* **本文抜粋**
ニッケルバック @ 日本武道館

ニッケルバック @ 日本武道館 - All pics by HIROSHI NIREIAll pics by HIROSHI NIREI
ニッケルバック @ 日本武道館
ニッケルバックの実に3年ぶりとなる単独来日公演である。2010年にはサマーソニックでのフェス来日も果たしている彼らだが、前回の単独来日(2009年)の会場は新木場コーストだった。ちなみにニッケルバックは過去にフェスも含めて来日は3回のみだが、初来日(2002年)の会場は忘れもしない、今は無き新宿リキッドルーム(キャパ僅か700!)だった。全世界で5000万枚以上のアルバムを売ってきた2000年代を代表するハード・ロック・アクトであるニッケルバックにとって、これまでの来日は良く言えばスーパープレミアなライヴであったものの、押しも押されぬアリーナ・ロック・バンドであるニッケルバックの破格のスケールを正しく伝えるには、規模が小さすぎたというのも否めない事実なのだ。

* **データ行**
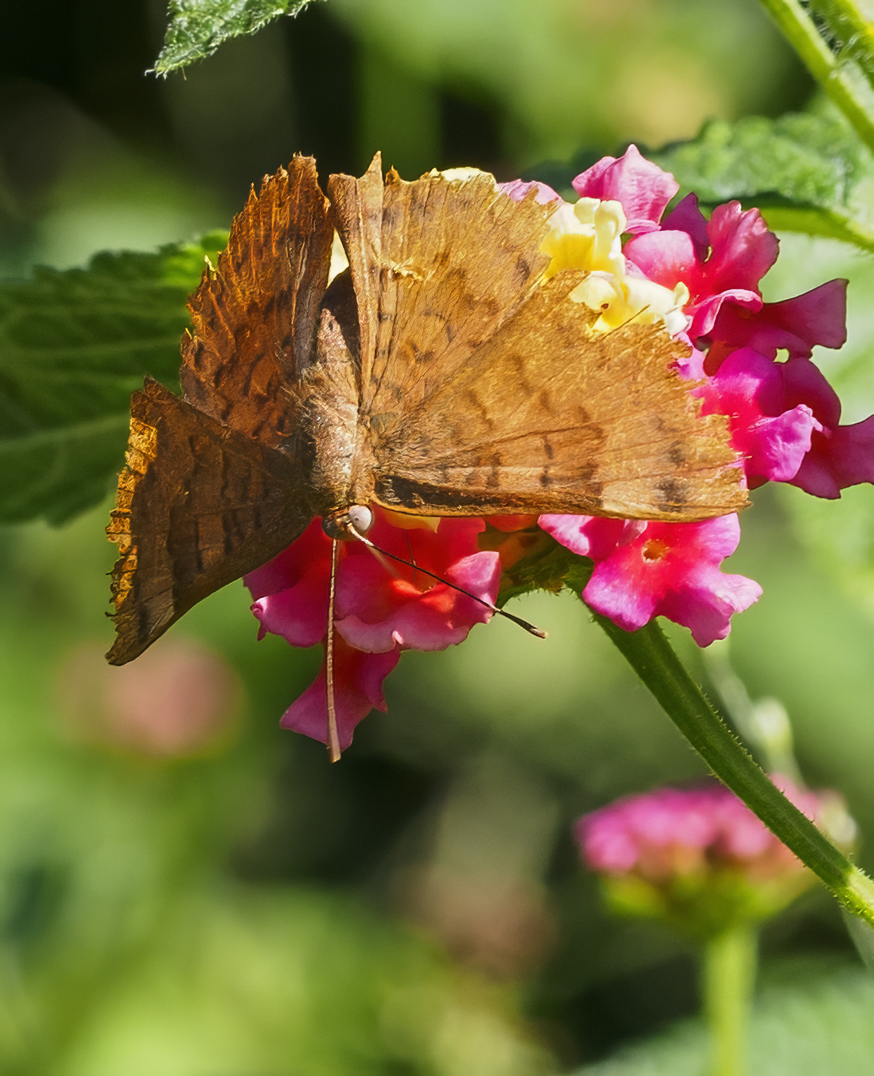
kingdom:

* **作業指示**
1 > ニッケルバック公演の記事について、次の問いに答えよ。
(a) 写真は誰が撮ったものか。
(b) 前回の単独来日は何年で、会場はどこだったか。
(c) 初来日の会場はどこで、キャパはどれほどだったか。
2 > ニッケルバック公演の記事から、「ニッケルバック @ 日本武道館 - All」と「いうのも否めない事実なのだ。」の間を、両端の語句も含めてそのまま書き写せ。

* **解答**
1 >
(a) HIROSHI NIREI
(b) 2009年、新木場コースト
(c) 新宿リキッドルーム、キャパは僅か700

2 >
ニッケルバック @ 日本武道館 - All pics by HIROSHI NIREIAll pics by HIROSHI NIREI
ニッケルバック @ 日本武道館
ニッケルバックの実に3年ぶりとなる単独来日公演である。2010年にはサマーソニックでのフェス来日も果たしている彼らだが、前回の単独来日(2009年)の会場は新木場コーストだった。ちなみにニッケルバックは過去にフェスも含めて来日は3回のみだが、初来日(2002年)の会場は忘れもしない、今は無き新宿リキッドルーム(キャパ僅か700!)だった。全世界で5000万枚以上のアルバムを売ってきた2000年代を代表するハード・ロック・アクトであるニッケルバックにとって、これまでの来日は良く言えばスーパープレミアなライヴであったものの、押しも押されぬアリーナ・ロック・バンドであるニッケルバックの破格のスケールを正しく伝えるには、規模が小さすぎたというのも否めない事実なのだ。